ABOUT THIS TASK =
Read the records below. Copy each line where the string "Shirt" occurs.

Stored data entries:

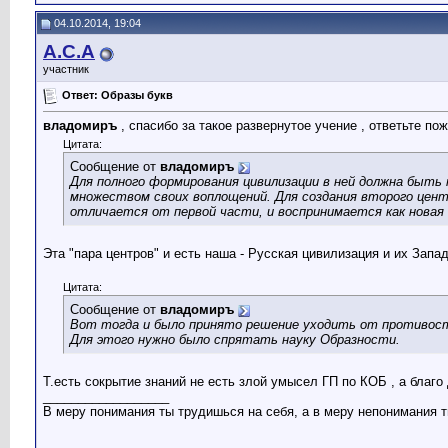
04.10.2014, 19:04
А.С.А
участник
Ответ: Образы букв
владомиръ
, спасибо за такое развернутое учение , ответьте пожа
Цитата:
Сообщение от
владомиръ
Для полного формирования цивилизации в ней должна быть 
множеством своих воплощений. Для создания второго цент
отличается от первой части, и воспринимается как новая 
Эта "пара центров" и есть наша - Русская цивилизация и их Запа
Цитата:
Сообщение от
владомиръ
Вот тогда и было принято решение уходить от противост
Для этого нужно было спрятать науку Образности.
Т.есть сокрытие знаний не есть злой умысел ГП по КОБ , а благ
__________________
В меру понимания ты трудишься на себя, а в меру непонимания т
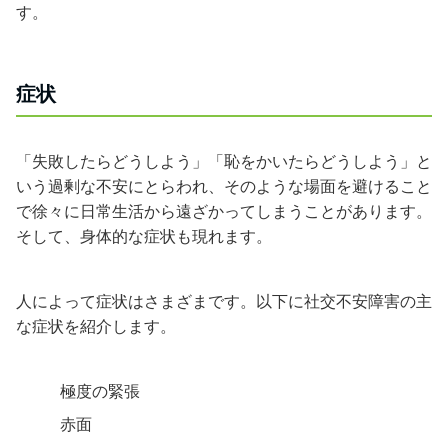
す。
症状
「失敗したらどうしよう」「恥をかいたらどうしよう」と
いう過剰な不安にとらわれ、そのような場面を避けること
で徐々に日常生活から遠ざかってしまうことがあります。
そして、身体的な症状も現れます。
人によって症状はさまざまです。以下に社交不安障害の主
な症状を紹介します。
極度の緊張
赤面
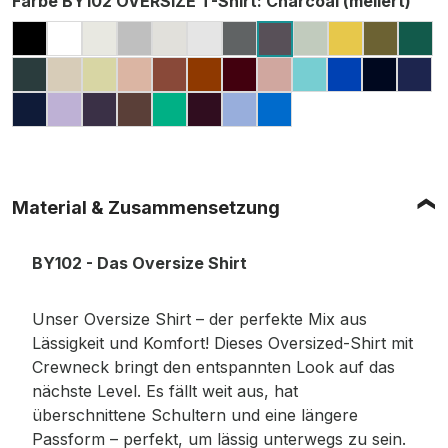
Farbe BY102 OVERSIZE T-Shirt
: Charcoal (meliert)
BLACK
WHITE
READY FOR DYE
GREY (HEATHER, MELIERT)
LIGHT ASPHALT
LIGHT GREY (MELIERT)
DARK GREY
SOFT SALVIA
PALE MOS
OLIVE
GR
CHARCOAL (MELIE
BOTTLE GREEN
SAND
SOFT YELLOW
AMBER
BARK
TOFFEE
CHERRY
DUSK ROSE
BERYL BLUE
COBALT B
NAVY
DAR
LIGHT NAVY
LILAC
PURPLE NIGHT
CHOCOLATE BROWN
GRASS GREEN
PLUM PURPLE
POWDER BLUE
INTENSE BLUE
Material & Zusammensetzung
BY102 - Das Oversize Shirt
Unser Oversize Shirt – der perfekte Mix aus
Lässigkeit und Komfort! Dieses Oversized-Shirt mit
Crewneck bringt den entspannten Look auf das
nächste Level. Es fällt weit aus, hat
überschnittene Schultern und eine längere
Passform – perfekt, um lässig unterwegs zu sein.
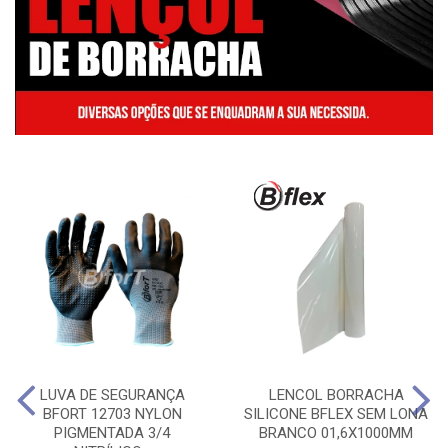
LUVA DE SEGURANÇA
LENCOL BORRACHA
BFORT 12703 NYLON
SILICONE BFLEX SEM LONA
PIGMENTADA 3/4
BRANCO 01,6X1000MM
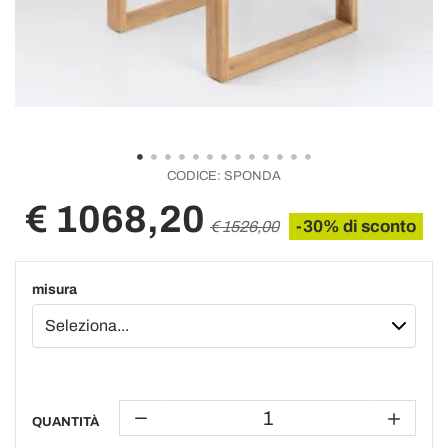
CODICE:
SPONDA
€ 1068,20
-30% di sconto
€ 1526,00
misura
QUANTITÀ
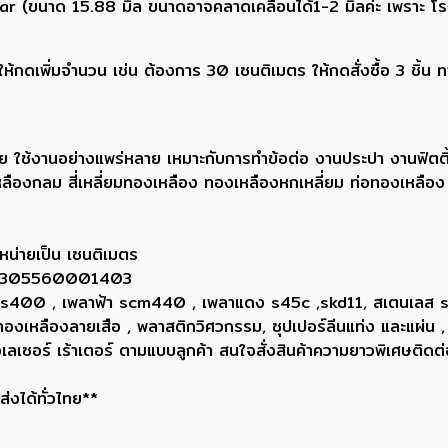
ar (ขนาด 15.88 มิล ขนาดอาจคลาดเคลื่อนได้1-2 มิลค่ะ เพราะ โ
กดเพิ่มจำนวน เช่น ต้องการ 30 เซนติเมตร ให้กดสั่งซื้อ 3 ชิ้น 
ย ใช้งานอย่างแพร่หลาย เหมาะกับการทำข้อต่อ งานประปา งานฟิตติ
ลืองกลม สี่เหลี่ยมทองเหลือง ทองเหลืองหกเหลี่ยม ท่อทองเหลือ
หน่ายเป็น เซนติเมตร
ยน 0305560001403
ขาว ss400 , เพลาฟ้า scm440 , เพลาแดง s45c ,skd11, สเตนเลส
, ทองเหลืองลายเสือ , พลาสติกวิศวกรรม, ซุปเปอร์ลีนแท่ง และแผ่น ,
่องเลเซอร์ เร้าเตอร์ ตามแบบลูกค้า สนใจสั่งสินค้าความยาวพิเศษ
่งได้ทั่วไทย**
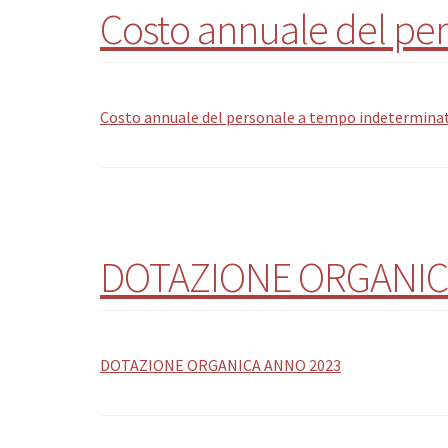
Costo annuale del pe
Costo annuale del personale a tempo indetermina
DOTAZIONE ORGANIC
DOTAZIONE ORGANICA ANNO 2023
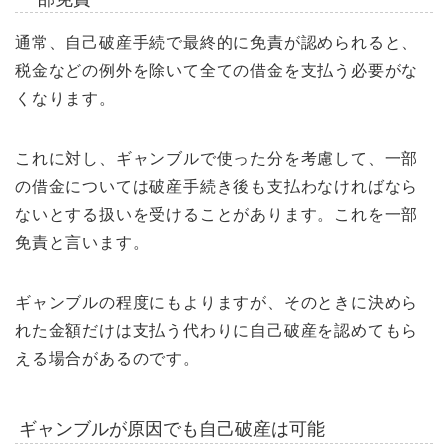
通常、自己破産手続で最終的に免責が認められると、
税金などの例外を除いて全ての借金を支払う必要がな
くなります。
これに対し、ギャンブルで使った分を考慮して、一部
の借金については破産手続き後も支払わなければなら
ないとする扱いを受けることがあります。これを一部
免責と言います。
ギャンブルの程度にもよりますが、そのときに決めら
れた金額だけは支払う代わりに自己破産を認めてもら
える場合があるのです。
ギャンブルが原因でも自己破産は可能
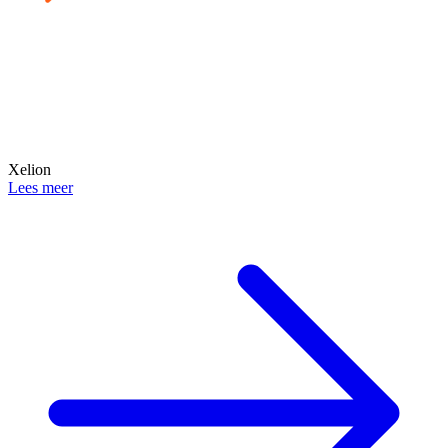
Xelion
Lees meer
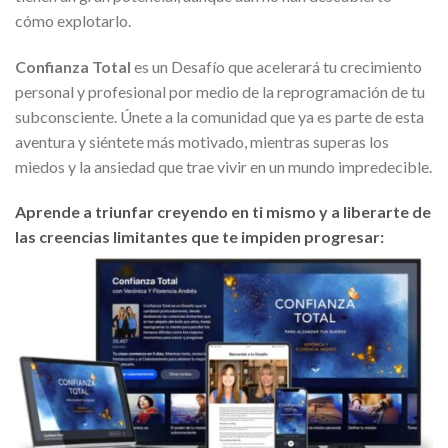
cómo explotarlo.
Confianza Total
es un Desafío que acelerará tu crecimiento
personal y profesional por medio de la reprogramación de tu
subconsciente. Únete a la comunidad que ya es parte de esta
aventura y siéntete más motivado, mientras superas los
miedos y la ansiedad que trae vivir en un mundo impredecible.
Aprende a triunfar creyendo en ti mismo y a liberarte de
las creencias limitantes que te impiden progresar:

COMPLETED EXERCISE =
Farbe BY102 OVERSIZE T-Shirt
BY102 - Das Oversize Shirt
Unser Oversize Shirt – der perfekte Mix aus
Lässigkeit und Komfort! Dieses Oversized-Shirt mit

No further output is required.